The date and time picker exists because a piece about time should be navigable. Jump to the winter solstice at midnight. Jump to the summer solstice at noon. The distance between those two moments is the actual content.
The viewer is a single self-contained HTML file. It loads p5.js from a CDN, fetches SVGs from GitHub, and runs entirely in the browser. There is no framework, no bundler, no server. The whole thing weighs about 58KB before the p5 library.
Hosting on GitHub Pages meant the SVG repository and the viewer could live side by side. The viewer fetches from raw.githubusercontent.com — a direct CDN link to whatever is in the repo at that moment. Adding a new SVG to the repo makes it immediately available to the viewer without any other change.
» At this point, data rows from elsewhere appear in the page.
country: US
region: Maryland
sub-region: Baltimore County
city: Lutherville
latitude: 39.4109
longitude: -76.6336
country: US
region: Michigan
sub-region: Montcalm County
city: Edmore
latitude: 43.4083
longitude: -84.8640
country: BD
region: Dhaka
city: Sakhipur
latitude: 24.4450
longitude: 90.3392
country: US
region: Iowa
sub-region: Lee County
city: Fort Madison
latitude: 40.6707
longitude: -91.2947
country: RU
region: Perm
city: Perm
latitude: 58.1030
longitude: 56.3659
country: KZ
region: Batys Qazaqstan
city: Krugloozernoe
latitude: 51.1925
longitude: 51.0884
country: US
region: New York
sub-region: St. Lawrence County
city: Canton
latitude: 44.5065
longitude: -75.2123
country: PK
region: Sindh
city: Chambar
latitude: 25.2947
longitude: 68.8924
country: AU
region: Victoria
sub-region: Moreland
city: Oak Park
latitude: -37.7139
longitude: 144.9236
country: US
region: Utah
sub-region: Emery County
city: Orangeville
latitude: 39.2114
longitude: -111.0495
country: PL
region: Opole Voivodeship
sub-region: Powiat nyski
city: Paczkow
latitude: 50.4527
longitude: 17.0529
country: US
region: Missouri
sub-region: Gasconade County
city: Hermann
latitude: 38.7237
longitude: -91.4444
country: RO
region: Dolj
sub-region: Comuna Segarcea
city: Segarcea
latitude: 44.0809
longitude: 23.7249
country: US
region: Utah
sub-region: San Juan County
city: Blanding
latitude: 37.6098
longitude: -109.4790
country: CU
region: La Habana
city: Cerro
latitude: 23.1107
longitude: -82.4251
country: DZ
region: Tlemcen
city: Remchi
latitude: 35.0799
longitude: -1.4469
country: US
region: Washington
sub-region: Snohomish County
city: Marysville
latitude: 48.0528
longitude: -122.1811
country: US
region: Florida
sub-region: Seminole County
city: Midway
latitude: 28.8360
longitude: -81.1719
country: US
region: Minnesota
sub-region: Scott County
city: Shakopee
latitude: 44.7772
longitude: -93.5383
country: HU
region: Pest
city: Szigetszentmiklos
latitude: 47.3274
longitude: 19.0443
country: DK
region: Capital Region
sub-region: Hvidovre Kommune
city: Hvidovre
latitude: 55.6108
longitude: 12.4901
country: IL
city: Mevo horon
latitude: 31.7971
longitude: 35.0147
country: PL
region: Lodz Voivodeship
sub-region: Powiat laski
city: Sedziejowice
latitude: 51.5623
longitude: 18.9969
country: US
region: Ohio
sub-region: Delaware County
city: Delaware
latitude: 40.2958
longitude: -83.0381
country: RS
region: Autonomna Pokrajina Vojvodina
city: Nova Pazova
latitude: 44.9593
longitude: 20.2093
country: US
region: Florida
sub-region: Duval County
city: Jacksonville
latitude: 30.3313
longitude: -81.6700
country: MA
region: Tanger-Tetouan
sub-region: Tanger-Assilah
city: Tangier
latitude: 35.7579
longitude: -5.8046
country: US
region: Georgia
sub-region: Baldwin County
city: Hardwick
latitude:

The viewer is embedded in the portfolio site via iframe. Cross-origin iframe height reporting uses postMessage — the viewer measures its own content height after the SVG loads and sends that value to the parent page, which resizes the iframe to match. A 50ms debounce prevents the resize from triggering Cargo's ResizeObserver in a loop.
All time-sensitive functions route through _now() rather than calling new Date() directly. When the picker is in use, _mockDate overrides the real clock and every downstream calculation — season, moon phase, hour, drift — responds to the selected moment instead of the current one. Setting _mockDate back to null returns the piece to live time.